Li, recentemente, que um executivo de câmara deu o nome do seu presidente, quando ainda no poder, a uma praça e a um lar da vila. A praça situa-se numa rua que, por sua vez, tem o nome de um grande navegador português. Aparentemente, enfrentar tormentas no mar e liderar uma autarquia têm o mesmo peso. É certo que gerir qualquer instituição, na actual conjuntura do país, é um verdadeiro cabo dos trabalhos, mas não estou assim tão convencida de que seja o equivalente a guiar uma caravela sem GPS na época dos "descobrimentos". Quando os jornalistas perguntaram o porquê do nome inusitado, um dos vereadores respondeu que é uma homenagem ao importante trabalho do presidente e à honra da sua palavra. O descrédito da política e das instituições é hoje de tal ordem que cumprir com a palavra e com as promessas feitas dá direito a uma placa pública. Ainda assim, e consumadas as vénias, o que a vereação fez em excesso é o que muitas vezes nos falta no emprego, na política e na justiça — o reconhecimento.
A crise dos últimos anos veio não só agravar a precarização do trabalho e das oportunidades, mas também dificultar [ainda mais] o reconhecimento do mérito profissional. Portugal é um país onde o engenho e o talento são frequentemente subvalorizados ou negligenciados. Um país onde doutorados são obrigados a esconder a sua formação por terem estudos a mais. Como se ter um conhecimento específico e aprofundado sobre um determinado tema pudesse ser prejudicial. Onde estagiários competentes não vêm a cor de um contrato porque se acena com bandeiras de quase-salário-mínimo a outro que venha a seguir, pelo mesmo valor. Onde professores e engenheiros são abjectamente aliciados com vencimentos de 500 euros. Onde as carreiras e os salários se encontram congelados, mas onde há sempre espaço para contratar mais um jovem partidário ou um motorista com antecedentes criminais e uma predilecção por psicotrópicos.
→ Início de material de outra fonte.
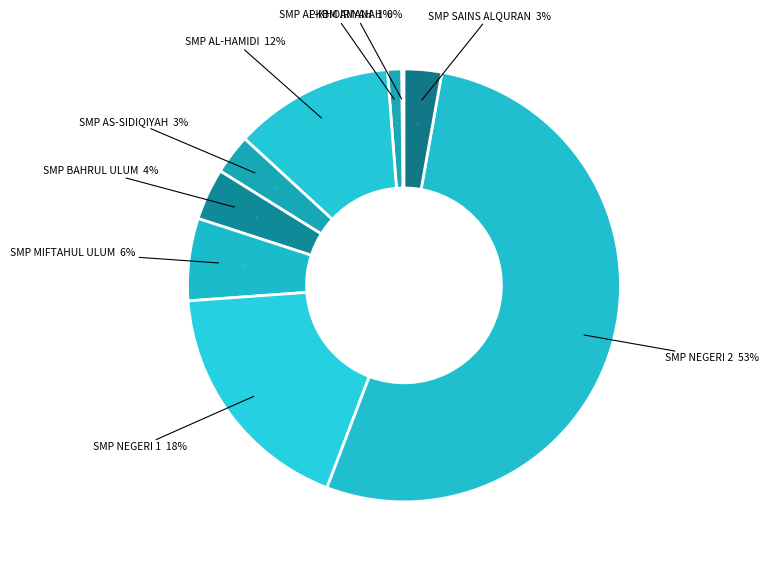

True or false: SMP AL-KHOIRIYAH RANUPAKIS accounts for 1% of the total.

True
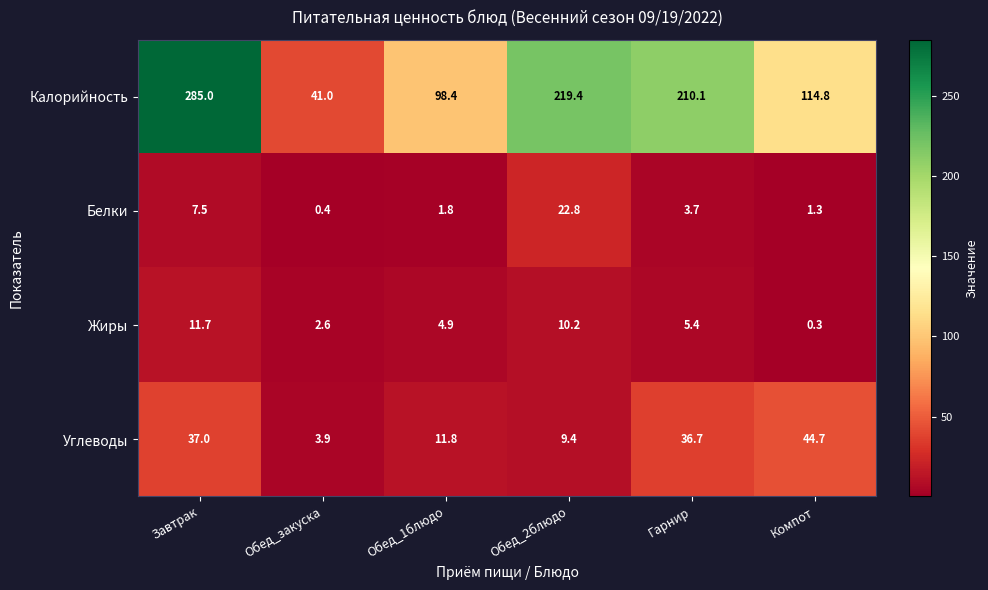

At how many categories does at least one series exceed 78?

5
Um estudo recente da Fundação Francisco Manuel dos Santos conclui que as ligações políticas e os favores pessoais são mais importantes do que o mérito na evolução profissional dos portugueses. Nada de novo, portanto. É certo que a crise e a paranóia inerente do trabalho por números e por objectivos agravaram este cenário, mas muitos dos problemas que hoje enfrentamos têm raiz numa cultura já antes assente no privilégio, na ideologia e na imobilidade.
Mais do que por números, rácios e percentagens, o prestígio de um país deve medir-se pela forma como distingue a excelência. Contrariamente ao que se pensa, a meritocracia não significa o reconhecimento do mérito em si, mas sim a liderança da sociedade pela competência e não pela riqueza ou estatuto. Deveríamos ser governados pelos melhores em todas as áreas, pois sem mérito não há credibilidade e sem ela não há respeito. Como todos os argumentos falaciosos, o da crise esgotou-se. E não pode continuar a justificar a ausência de princípios e de reconhecimento. Ou começaremos todos a desejar ter praças da cidade com o nosso nome.